Kendime geldiğimde Çeviri İspanyolca
211 parallel translation
Ve kendime geldiğimde Bayan Mina giyinmiş ve terasa çıkmıştı.
Cuando se me fue, la Srta. Mina estaba vestida y en la terraza.
Cesedi giyinme odasına koydular. Kendime geldiğimde giysilerini alıp arabasını çaldım.
Cuando recuperé el conocimiento, saqué un traje y robé su auto.
Bana bir taksi çarpmış, kendime geldiğimde bir eczanedeydim.
Fui arrollado por un taxi y llevado a una farmacia.
Kendime geldiğimde sanki bütün otel üstüme çökmüştü.
Cuando desperté todo el hotel estaba encima de mí.
ve ben kendime geldiğimde... cebimde bunu buldum.
Y cuando volví en mí, encontré esto en mi bolsillo.
Kendime geldiğimde bir kruvazördeydim ve ellerim yoktu.
Cuando recuperé el sentido, estaba en un crucero... y no tenía manos.
Kendime geldiğimde... Deli Odası'ndaydım.

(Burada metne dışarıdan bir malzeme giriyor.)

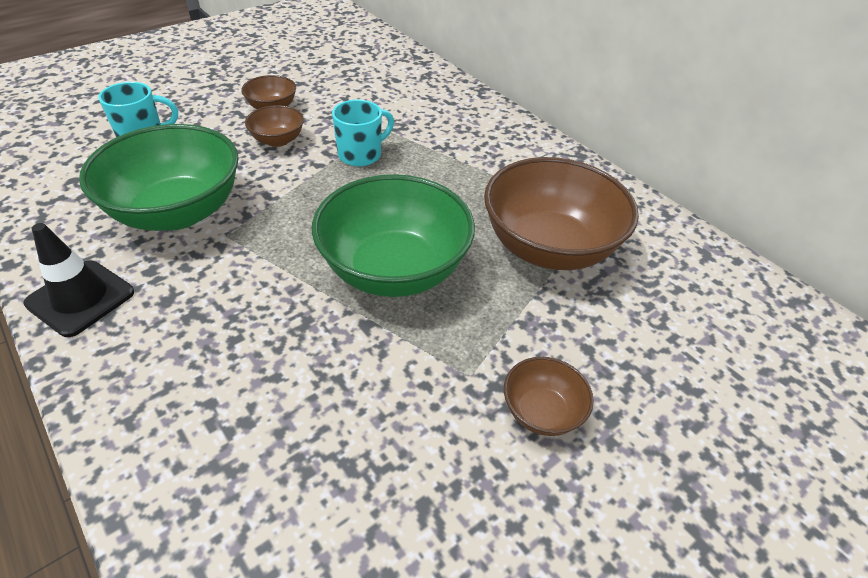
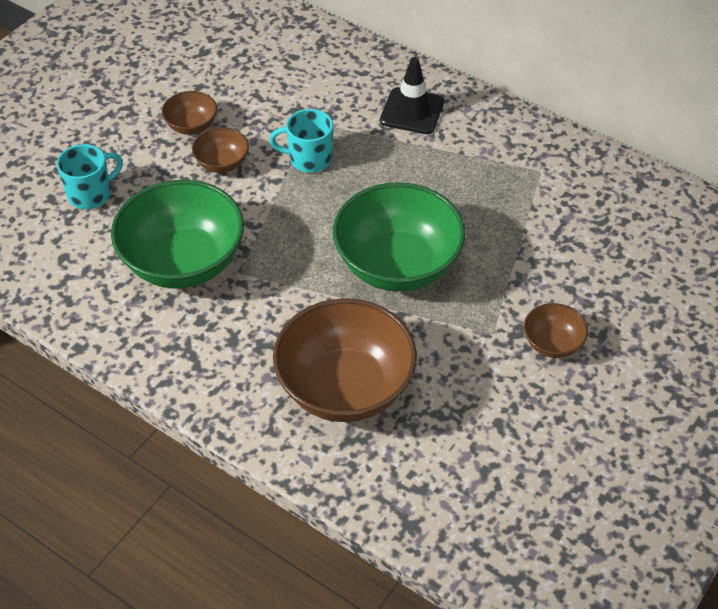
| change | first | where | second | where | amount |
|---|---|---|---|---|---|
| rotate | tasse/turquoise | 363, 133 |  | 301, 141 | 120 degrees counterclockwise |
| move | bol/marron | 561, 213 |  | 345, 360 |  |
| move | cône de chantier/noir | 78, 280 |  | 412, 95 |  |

Bueno, me desperté... en la Casa de los locos.
Ama kendime geldiğimde,
Pero cuando volví en mí,
Kendime geldiğimde, Milena'nın ortadan kaybolduğunu fark ettim.
Cuando recobré la conciencia, supe que Milena había desaparecido.
Kendime geldiğimde garip bir duyguya kapıldım.
He tenido una extraña sensaciòn al recuperar la conciencia.
Kendime geldiğimde, elimde bir silah vardı.
Al volver en mí, tenía un arma en la mano.
Kendime geldiğimde etraf aydınlıktı. Görünürde bir kara parçası yoktu.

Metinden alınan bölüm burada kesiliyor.